I am seeing a trend of more sellers listing their homes and specifying that they will be reviewing offers on a certain day. While this is advantageous to the sellers, it is challenging for potential purchasers.
I have been working with a young couple that are desperate to find a home. They have been trying for more than a year to find an appropriate home in their price range.
About two weeks ago, they found a home that ticked all the boxes. The sellers were reviewing offers the following Sunday. We had a long conversation, reviewed their application line by line to make sure nothing had changed with their situation.
They wanted to write an offer for $40,000 over the list price of the home. They ordered an appraisal up front to determine whether this was an appropriate value.
Ordering an appraisal for every home you are thinking of writing an offer on is obviously not an affordable option.
I’m seeing clients writing on three or four (or more) homes before they are finally chosen as the successful purchasers, so spending several hundred dollars for each potential home would get expensive quickly.
In this case, my clients were comfortable writing at a higher price and closing very quickly.

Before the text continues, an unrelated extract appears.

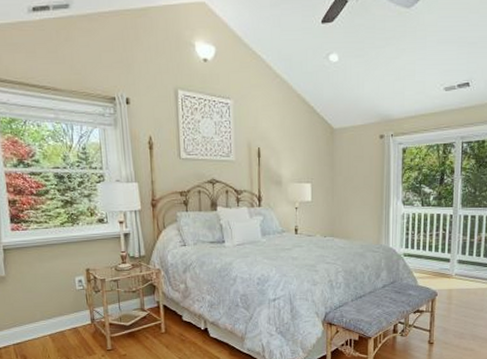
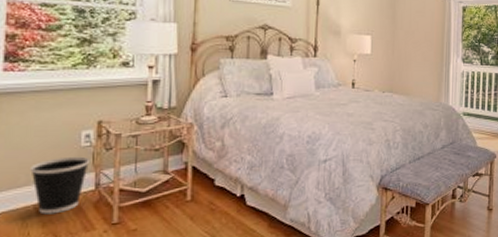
wastebasket: none [42,297,85,342] -> present [30,156,91,215]

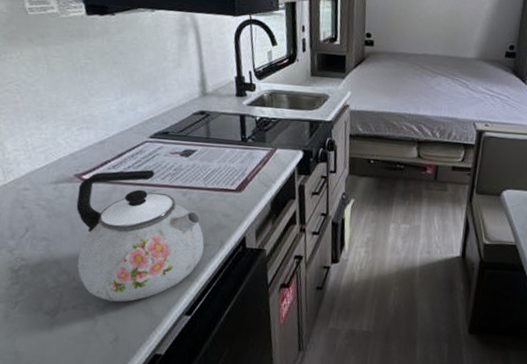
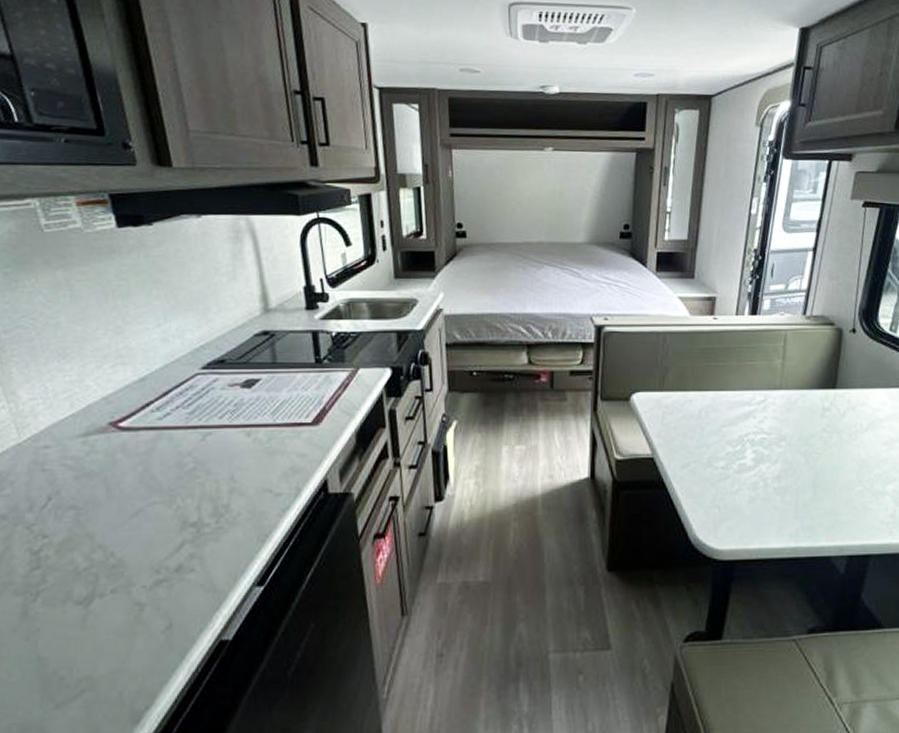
kettle: present [76,169,205,302] -> none [112,408,277,579]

They wrote their offer with one subject, which was a home inspection.
They were overjoyed to learn they were finally getting a home. I had a sleepless night waiting for their approval to come back.

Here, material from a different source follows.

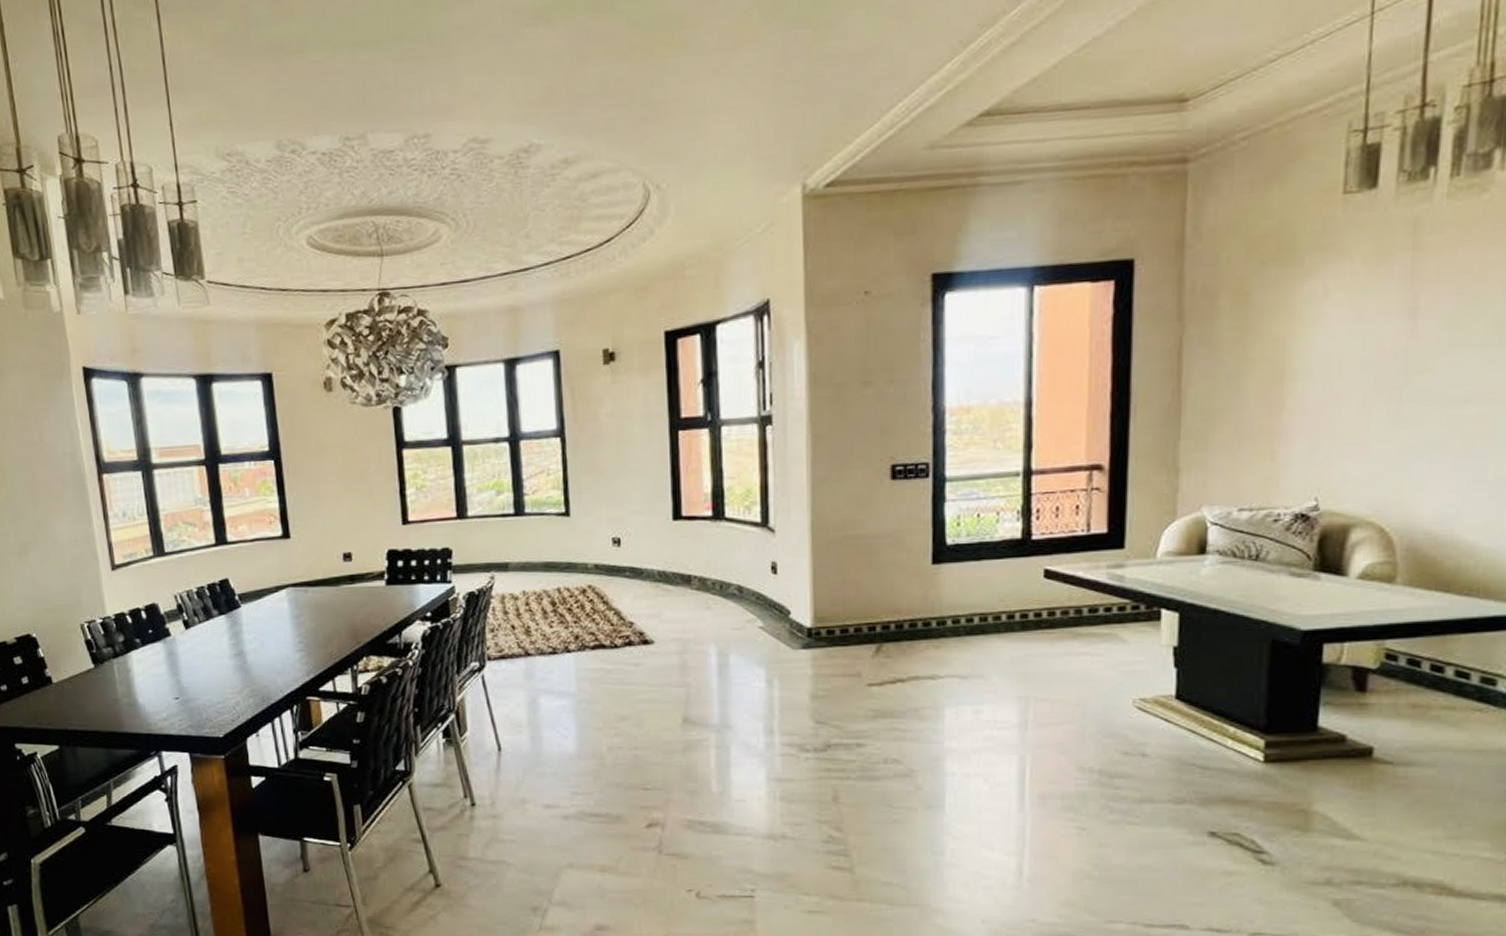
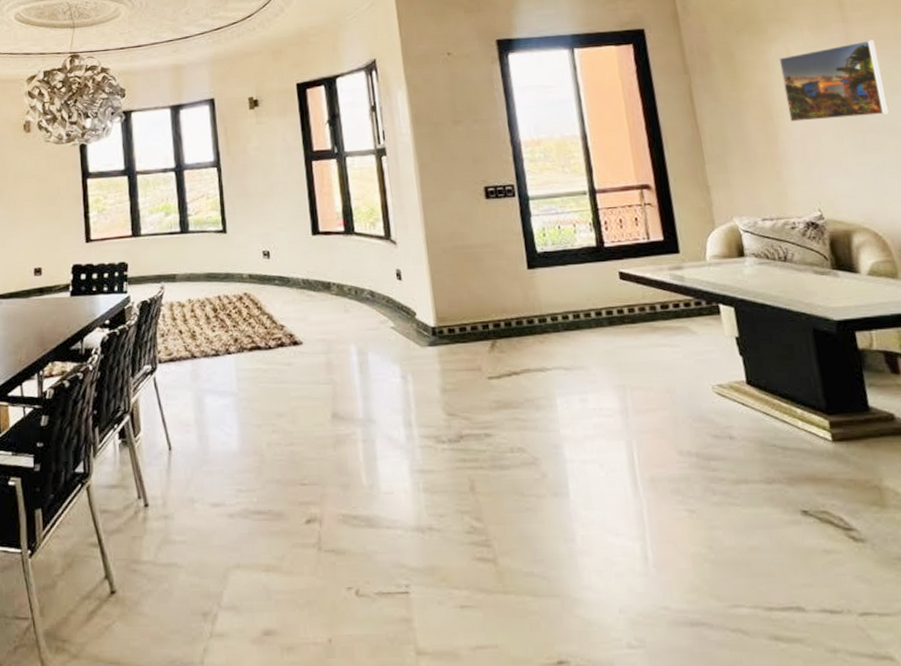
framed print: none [1306,274,1451,386] -> present [778,39,890,122]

There are checks and balances built into the home-buying process for a reason. Writing subjects such as financing and inspection into your offer are designed to protect you, the buyer, in the event that the value of the home comes in low or if the Property Disclosure Statement shows that the home has issues of concern for lenders.
If you write a subject-free offer and then are unable to find suitable financing, you could find yourself in a very uncomfortable spot. You might:
- End up in a mortgage with a private or alternative lender at a higher rate
- Have to scramble and find a co-signor
- Lose your deposit
- Risk being sued
- Lose a lot of sleep until you know you have financing in place
If you ask me about writing a subject-free offer, my advice is not to do it. Maybe I’m too conservative, but the last thing I ever want to see is my clients on the hook for not having an emergency out if there is something wrong with the property.
I made one realtor choke yesterday when he told me his clients were writing an offer. I’m not sure that “May the odds be ever in your favour” was the most appropriate way to sign off the call, but that’s how many are feeling these days.
If you are a seller in today’s market, these dynamics are fantastic for you. However, the trick is that most sellers are buying a new property themselves.
This is a vicious circle, and I have to say I for one will be much happier when the market shifts to a more balanced situation.